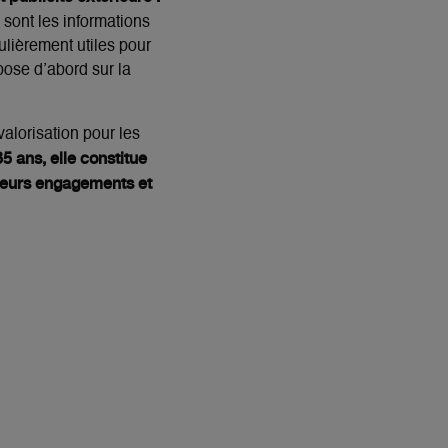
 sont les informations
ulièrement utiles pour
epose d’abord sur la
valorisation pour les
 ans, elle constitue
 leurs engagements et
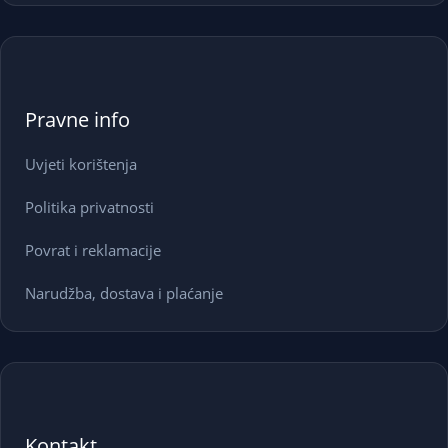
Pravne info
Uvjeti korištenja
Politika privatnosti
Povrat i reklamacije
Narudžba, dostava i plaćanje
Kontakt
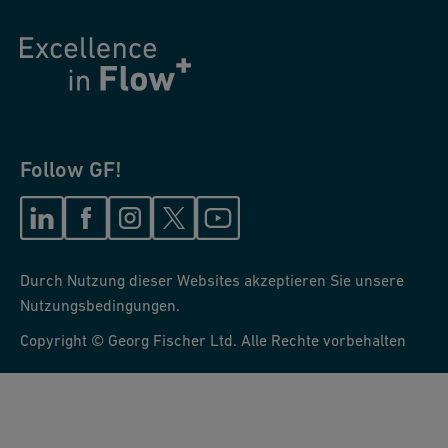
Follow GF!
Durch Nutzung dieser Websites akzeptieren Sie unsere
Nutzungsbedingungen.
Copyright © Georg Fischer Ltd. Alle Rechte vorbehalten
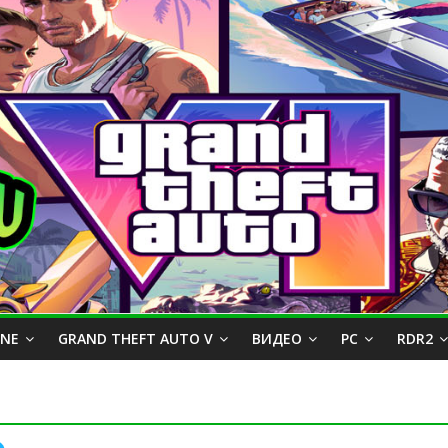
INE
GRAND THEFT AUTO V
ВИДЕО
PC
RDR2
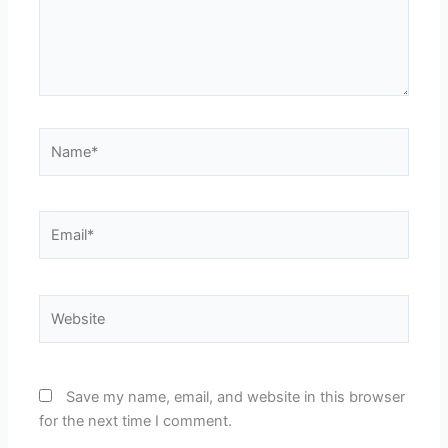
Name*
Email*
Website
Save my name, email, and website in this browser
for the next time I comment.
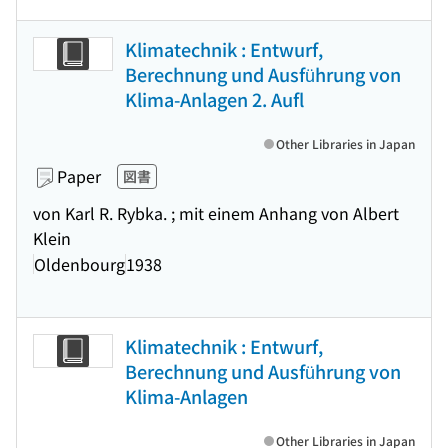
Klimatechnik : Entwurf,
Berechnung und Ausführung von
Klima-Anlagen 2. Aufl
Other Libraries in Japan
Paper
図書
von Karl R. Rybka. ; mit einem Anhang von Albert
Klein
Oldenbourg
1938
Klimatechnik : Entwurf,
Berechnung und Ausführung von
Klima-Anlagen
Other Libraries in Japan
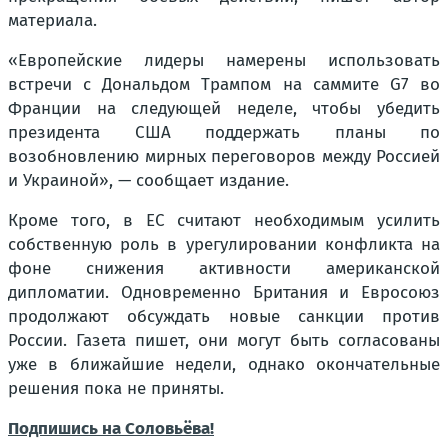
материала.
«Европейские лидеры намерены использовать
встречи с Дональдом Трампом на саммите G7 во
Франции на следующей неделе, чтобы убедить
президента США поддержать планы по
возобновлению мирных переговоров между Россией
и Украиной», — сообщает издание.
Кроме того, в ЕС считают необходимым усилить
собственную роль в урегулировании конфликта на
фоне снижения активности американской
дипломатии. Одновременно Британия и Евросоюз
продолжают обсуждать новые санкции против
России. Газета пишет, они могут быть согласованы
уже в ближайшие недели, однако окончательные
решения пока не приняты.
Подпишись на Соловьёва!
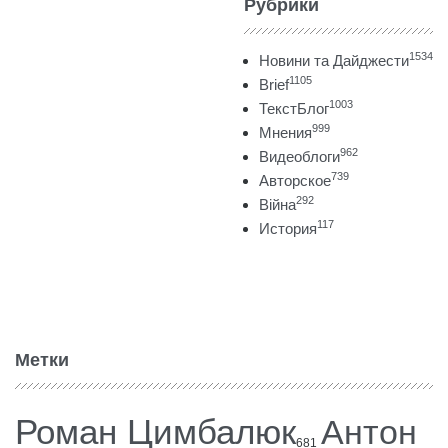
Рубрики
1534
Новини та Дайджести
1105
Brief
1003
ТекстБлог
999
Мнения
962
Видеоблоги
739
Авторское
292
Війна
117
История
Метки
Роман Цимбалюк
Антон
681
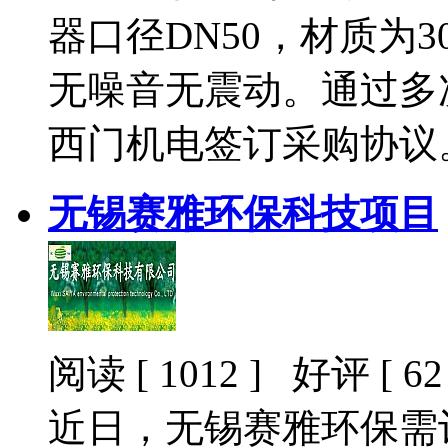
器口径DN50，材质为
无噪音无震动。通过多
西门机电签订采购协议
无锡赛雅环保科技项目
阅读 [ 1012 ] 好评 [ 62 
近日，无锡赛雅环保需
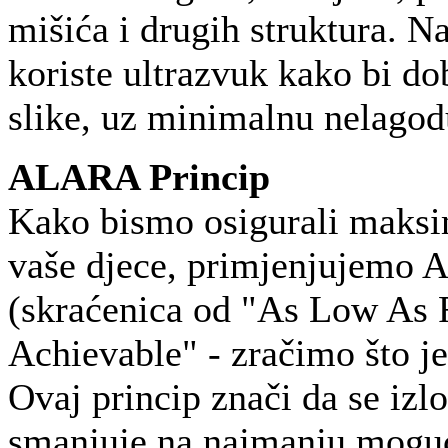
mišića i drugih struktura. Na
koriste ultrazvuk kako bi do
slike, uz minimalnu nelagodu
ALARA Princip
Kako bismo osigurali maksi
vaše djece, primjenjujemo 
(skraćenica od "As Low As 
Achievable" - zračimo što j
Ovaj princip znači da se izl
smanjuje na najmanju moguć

* * *

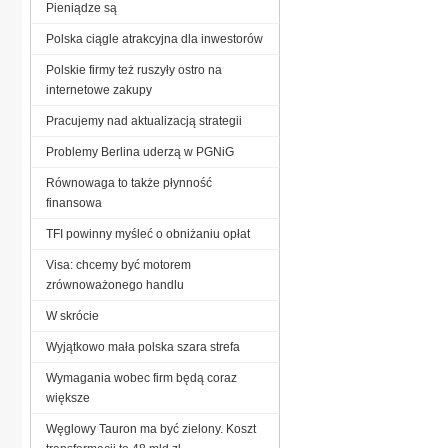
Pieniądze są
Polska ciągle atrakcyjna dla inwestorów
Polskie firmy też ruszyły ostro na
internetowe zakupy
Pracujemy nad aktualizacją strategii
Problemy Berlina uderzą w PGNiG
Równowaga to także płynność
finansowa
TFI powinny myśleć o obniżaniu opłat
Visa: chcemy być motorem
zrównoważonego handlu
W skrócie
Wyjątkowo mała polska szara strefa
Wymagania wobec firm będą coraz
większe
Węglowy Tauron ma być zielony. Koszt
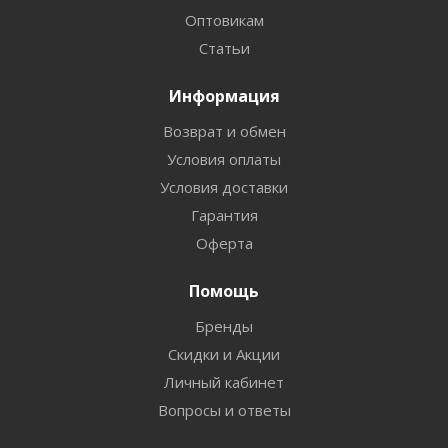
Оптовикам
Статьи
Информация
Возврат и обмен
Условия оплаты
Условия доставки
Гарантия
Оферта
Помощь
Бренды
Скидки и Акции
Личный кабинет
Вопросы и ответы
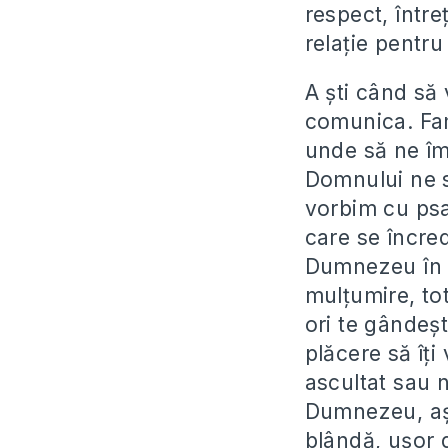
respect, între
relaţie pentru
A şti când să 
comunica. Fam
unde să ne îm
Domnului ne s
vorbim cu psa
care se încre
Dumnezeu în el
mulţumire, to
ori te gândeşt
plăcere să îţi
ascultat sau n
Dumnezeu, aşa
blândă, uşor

* * *

Render everything from the line containing "respect, între" down to the line containing "blândă, uşor", both included, as a Markdown table with the columns Row and Line. Number each row and omit blank lines.

| Row | Line |
|---|---|
| 1 | respect, între |
| 2 | relaţie pentru |
| 3 | A şti când să  |
| 4 | comunica. Fam |
| 5 | unde să ne îm |
| 6 | Domnului ne s |
| 7 | vorbim cu psa |
| 8 | care se încre |
| 9 | Dumnezeu în el |
| 10 | mulţumire, to |
| 11 | ori te gândeşt |
| 12 | plăcere să îţi |
| 13 | ascultat sau n |
| 14 | Dumnezeu, aşa |
| 15 | blândă, uşor |